Андрей был прав, и Кострюков сознавал это, но перспектива стоять и дожидаться выводила его из себя. Ему казалось, что если они встанут на лыжи, ничто их уже не остановит. А собаки пусть себе остаются, с голоду не сдохнут, у них целый медведь в нартах.
— Ну смотри, смотри у меня, Старостин! Завалишь дело — я тебя в трибунал упеку!
Андрей рассмеялся:
— Сказанул! До трибунала, старлей, как до Бога. Здесь один трибунал — тундра. Не лезь ты лучше не в свое дело. Вот приедем, тогда и командуй.
Полчаса езды, полчаса перекура, хотя перекур — сказано слишком сильно: после пожара у, них осталось всего восемь папирос и полпачки махорки. Каждую папироску они старались растянуть подольше — затягивались раз-другой, гасили и убирали чинарик обратно в пачку. Потом ждали, когда собаки более или менее отдохнут, и трогались дальше.

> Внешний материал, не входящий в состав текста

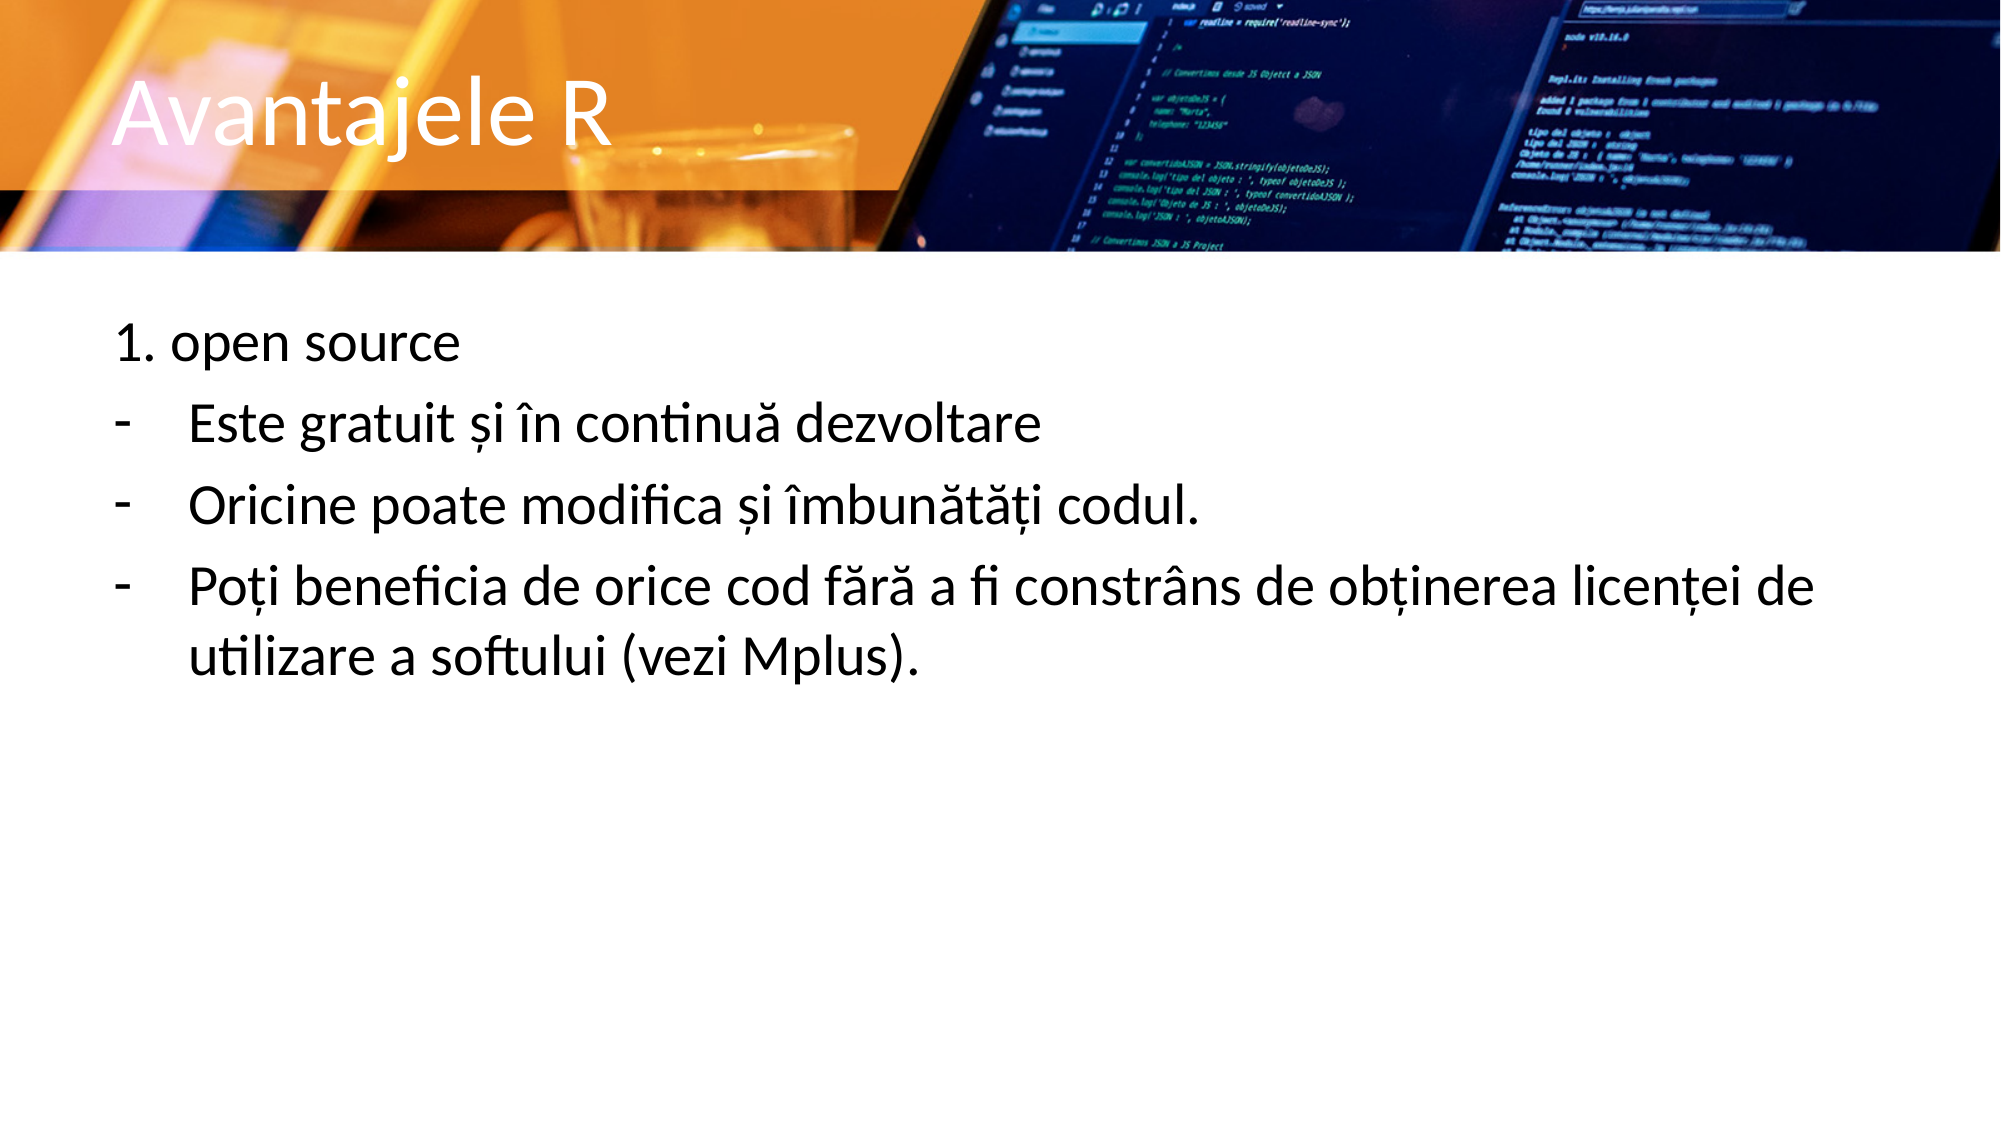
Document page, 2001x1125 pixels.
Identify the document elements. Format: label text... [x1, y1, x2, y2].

title Avantajele R [96, 22, 1900, 190]
list 1. open source Este gratuit și în continuă dezvoltare Oricine poate modifica și îmbunătăți codul. Poți beneficia de orice cod fără a fi constrâns de obținerea licenței de utilizare a softului (vezi Mplus). [98, 295, 1902, 1043]
picture [0, 0, 2001, 1125]
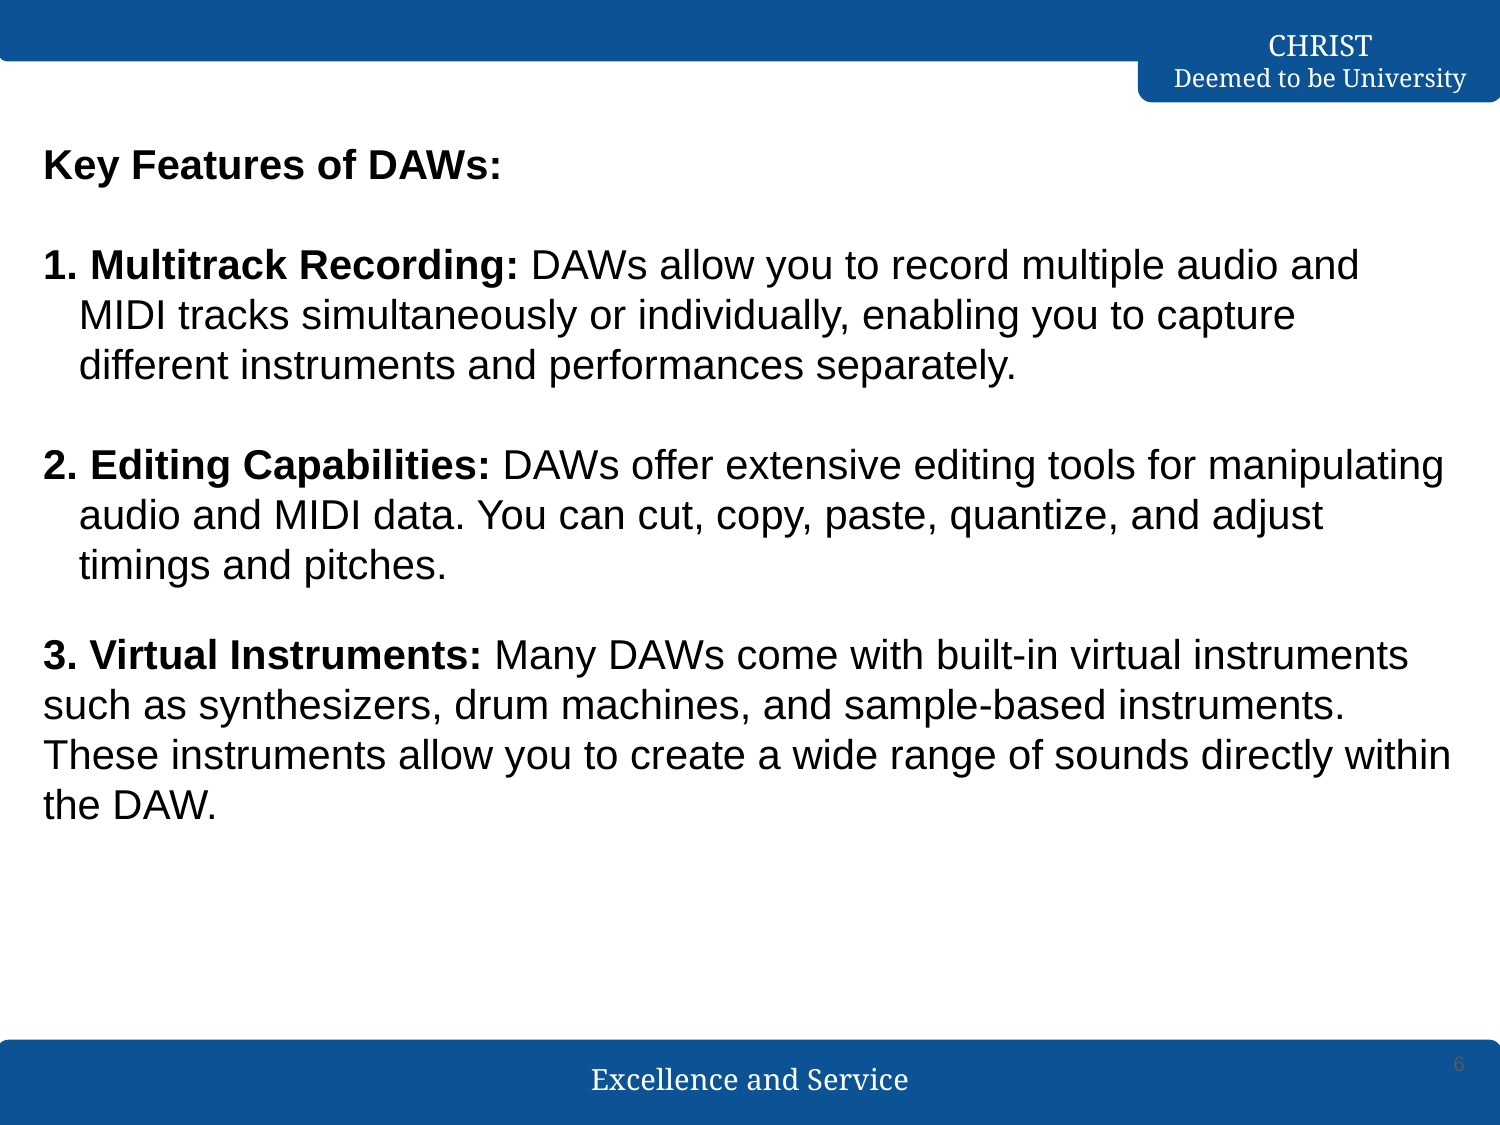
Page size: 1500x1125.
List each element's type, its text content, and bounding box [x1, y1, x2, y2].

text_box Key Features of DAWs: Multitrack Recording: DAWs allow you to record multiple audio and MIDI tracks simultaneously or individually, enabling you to capture different instruments and performances separately. Editing Capabilities: DAWs offer extensive editing tools for manipulating audio and MIDI data. You can cut, copy, paste, quantize, and adjust timings and pitches. 3. Virtual Instruments: Many DAWs come with built-in virtual instruments such as synthesizers, drum machines, and sample-based instruments. These instruments allow you to create a wide range of sounds directly within the DAW. [28, 130, 1472, 876]
slide_number 6 [1389, 1019, 1480, 1106]
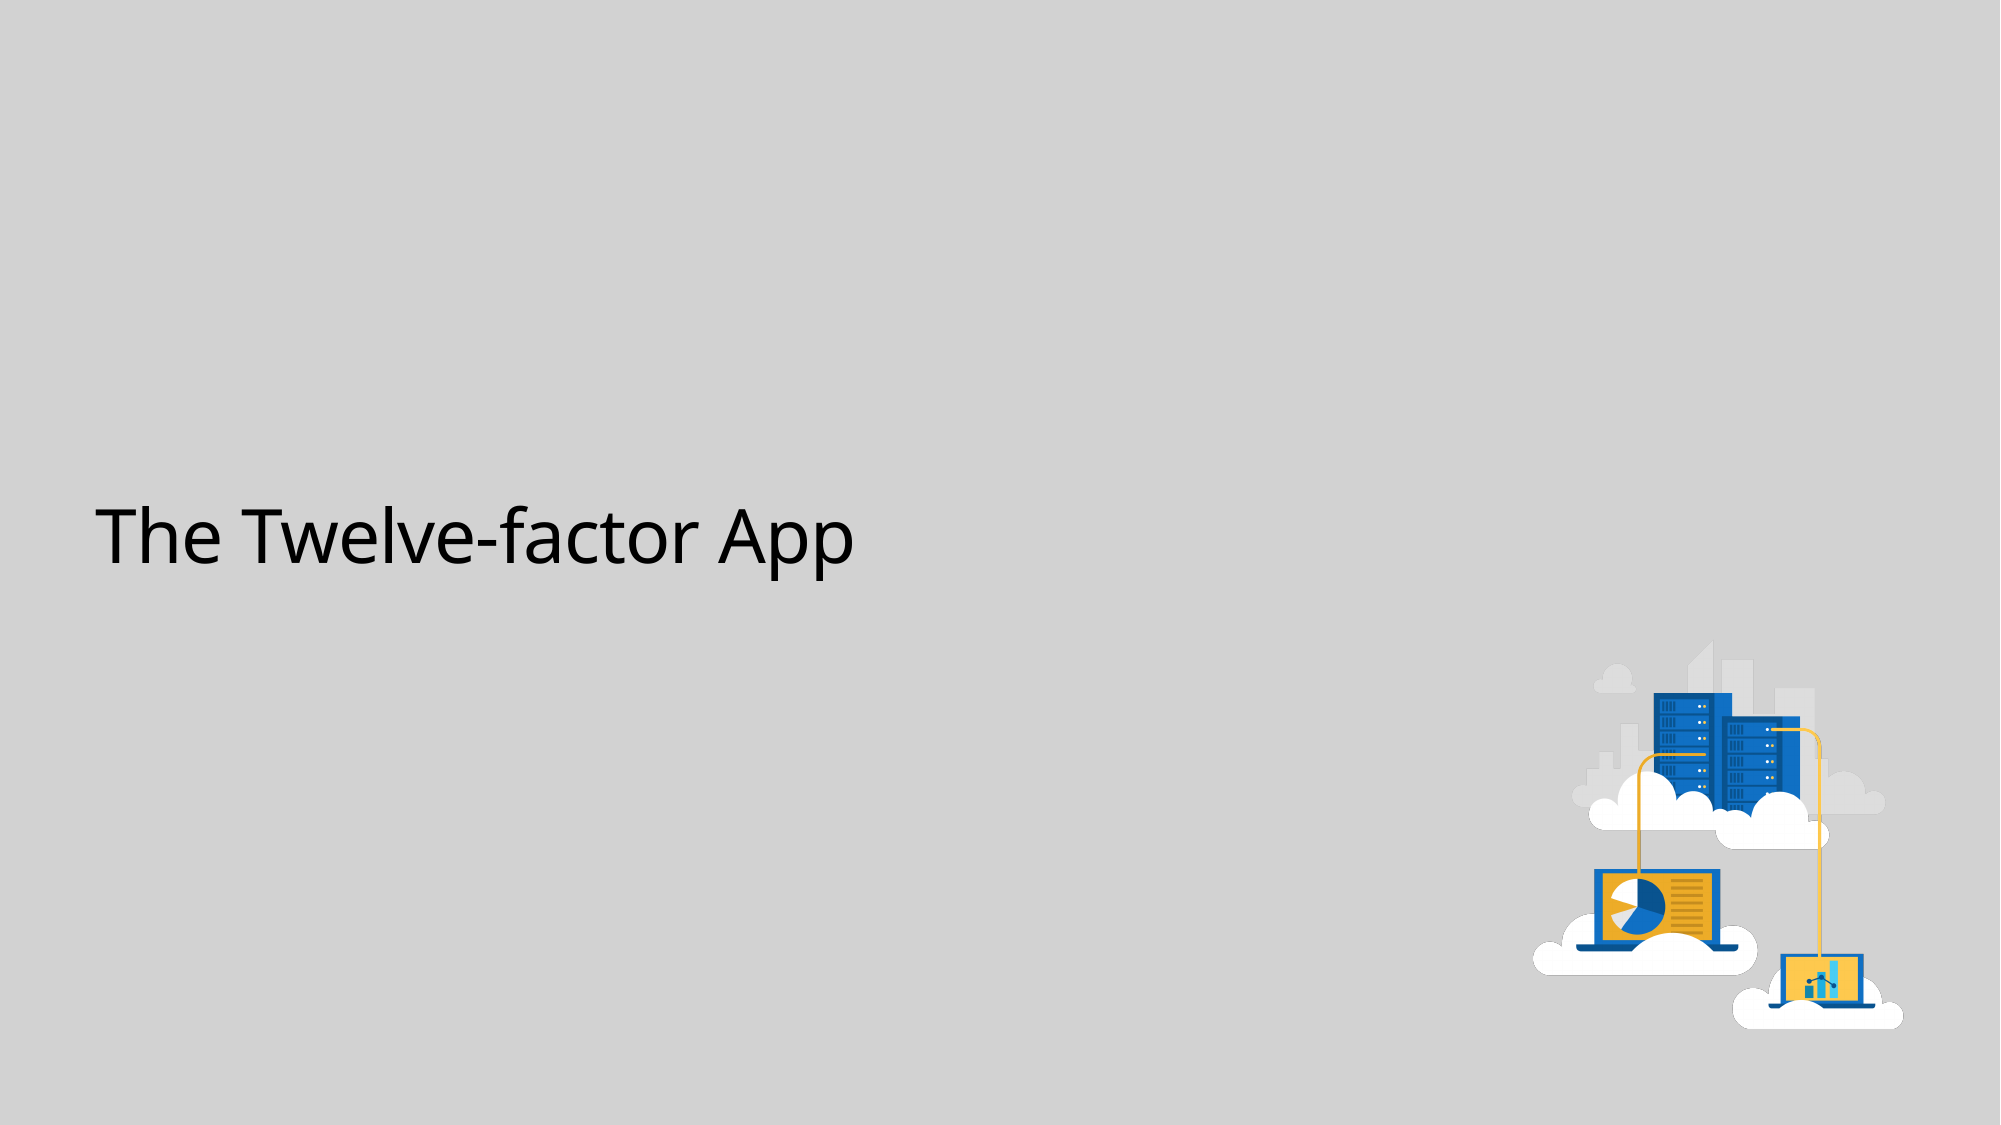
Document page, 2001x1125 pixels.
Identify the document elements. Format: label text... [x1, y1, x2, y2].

title The Twelve-factor App [95, 497, 1596, 580]
picture [1532, 639, 1905, 1029]
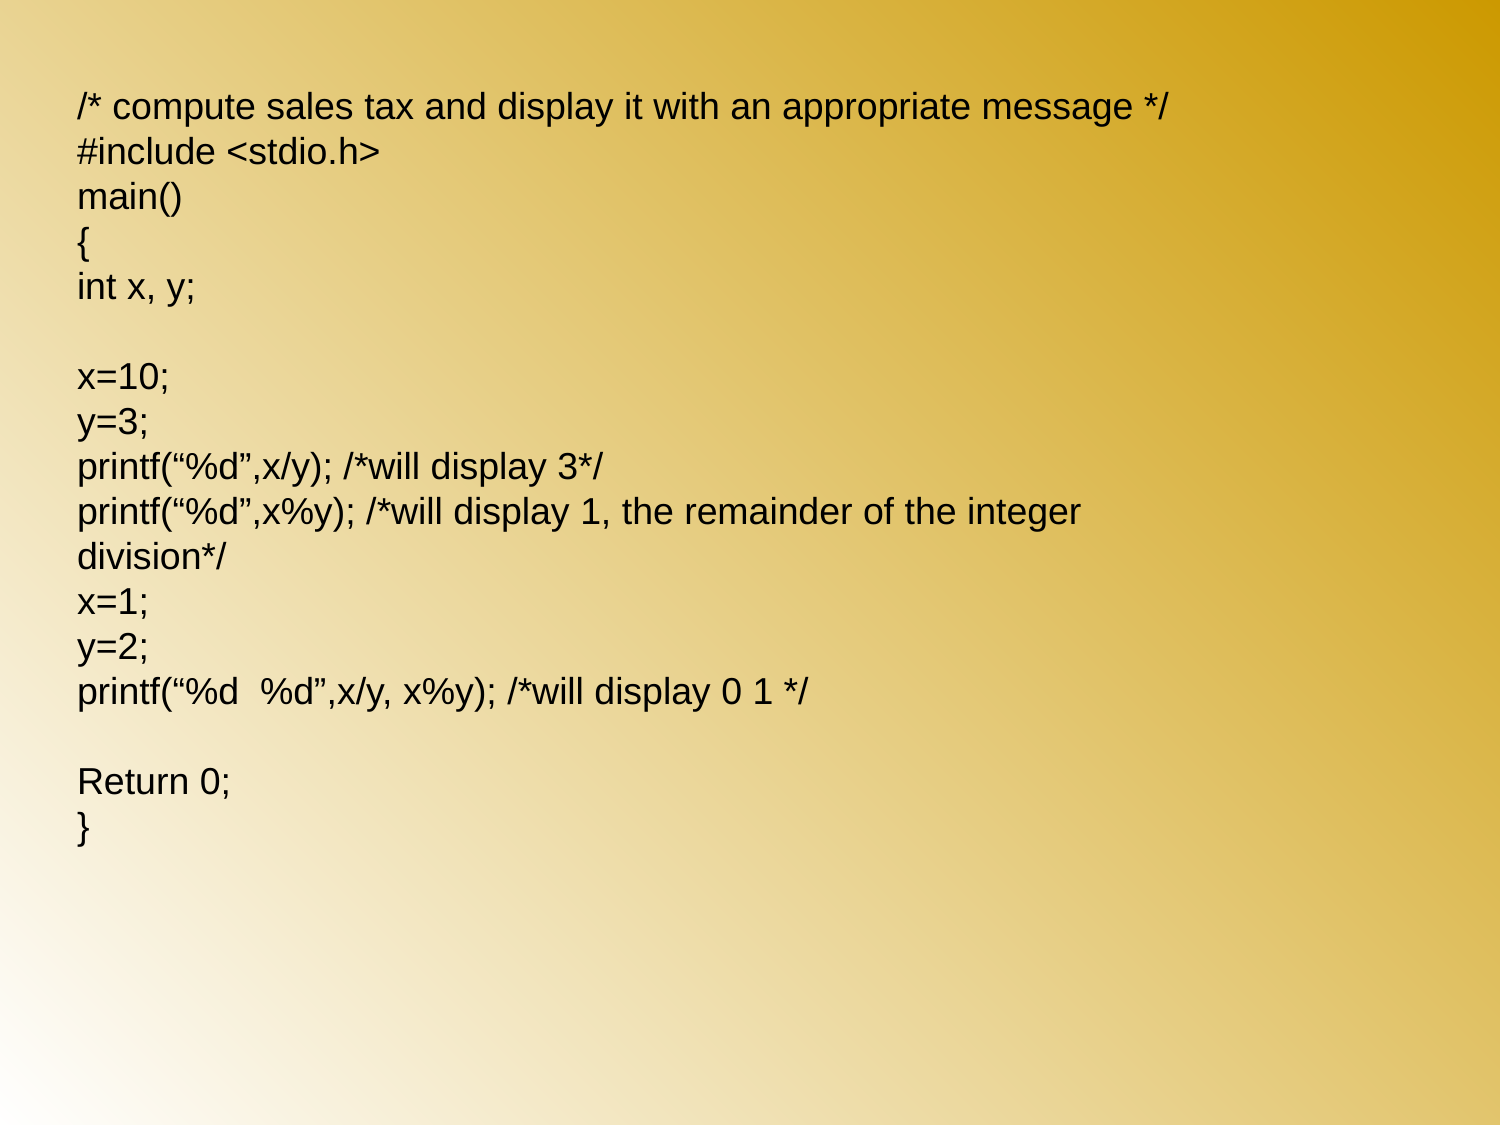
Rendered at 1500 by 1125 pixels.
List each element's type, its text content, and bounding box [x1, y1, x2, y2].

— Доберемся завтра до гурия, старлей, считай, дело в шляпе, — сказал Андрей на очередном перекуре. — От него до станции — ничего, часа три пешком.
Но добраться не удалось. Уже недалек был противоположный берег очередной речки, встретившейся на их пути, когда собаки вдруг резко вильнули, и Кострюков почувствовал, как задок нарт проваливается в снег, который на глазах стал темнеть, набухая водой. Полынья!
Нисколько не заботясь о себе, думая только о том, что надо облегчить нарты, Кострюков спрыгнул с них. Ноги по колено ушли в снег, под унтами захлюпало; и в них через края хлынула ледяная вода. Как лось, вскидывая ноги, Кострюков побежал к берегу. На счастье, полынья оказалась не полыньей, а всего лишь большой лужей, натекшей на лед из какой-то промоины, но воды в этой луже было предостаточно. Набравшись в унты, она при каждом движении старалась стащить их с ног, и Кострюков боялся, что, чего доброго, останется в одних портянках.